The lines to transcribe run from the top of the material below to the line with "interreligioso, que ese", inclusive. Leave the pictures behind.

Start of Block

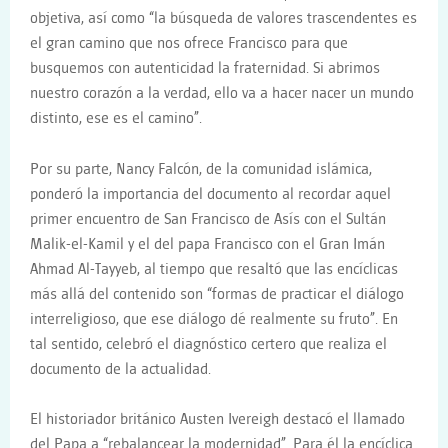
objetiva, así como “la búsqueda de valores trascendentes es
el gran camino que nos ofrece Francisco para que
busquemos con autenticidad la fraternidad. Si abrimos
nuestro corazón a la verdad, ello va a hacer nacer un mundo
distinto, ese es el camino”.
Por su parte, Nancy Falcón, de la comunidad islámica,
ponderó la importancia del documento al recordar aquel
primer encuentro de San Francisco de Asís con el Sultán
Malik-el-Kamil y el del papa Francisco con el Gran Imán
Ahmad Al-Tayyeb, al tiempo que resaltó que las encíclicas
más allá del contenido son “formas de practicar el diálogo
interreligioso, que ese diálogo dé realmente su fruto”. En
tal sentido, celebró el diagnóstico certero que realiza el
documento de la actualidad.
El historiador británico Austen Ivereigh destacó el llamado
del Papa a “rebalancear la modernidad”. Para él la encíclica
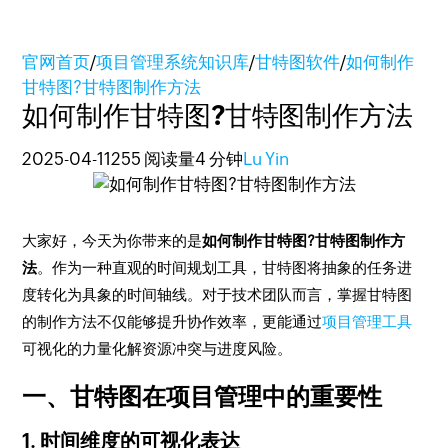
官网首页
/
项目管理系统知识库
/
甘特图软件
/
如何制作
甘特图?甘特图制作方法
如何制作甘特图?甘特图制作方法
2025-04-11
255 阅读量
4 分钟
Lu Yin
大家好，今天为你带来的是
如何制作甘特图?甘特图制作方
法
。作为一种直观的时间规划工具，甘特图将抽象的任务进
度转化为具象的时间轴线。对于技术团队而言，掌握甘特图
的制作方法不仅能够提升协作效率，更能通过
项目管理工具
可视化的力量化解资源冲突与进度风险。
一、甘特图在项目管理中的重要性
1. 时间维度的可视化表达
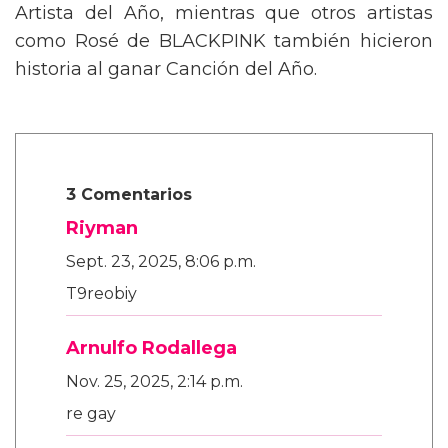
Artista del Año, mientras que otros artistas
como Rosé de BLACKPINK también hicieron
historia al ganar Canción del Año.
3 Comentarios
Riyman
Sept. 23, 2025, 8:06 p.m.
T9reobiy
Arnulfo Rodallega
Nov. 25, 2025, 2:14 p.m.
re gay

End of Block

SOLUTION:
objetiva, así como “la búsqueda de valores trascendentes es
el gran camino que nos ofrece Francisco para que
busquemos con autenticidad la fraternidad. Si abrimos
nuestro corazón a la verdad, ello va a hacer nacer un mundo
distinto, ese es el camino”.
Por su parte, Nancy Falcón, de la comunidad islámica,
ponderó la importancia del documento al recordar aquel
primer encuentro de San Francisco de Asís con el Sultán
Malik-el-Kamil y el del papa Francisco con el Gran Imán
Ahmad Al-Tayyeb, al tiempo que resaltó que las encíclicas
más allá del contenido son “formas de practicar el diálogo
interreligioso, que ese diálogo dé realmente su fruto”. En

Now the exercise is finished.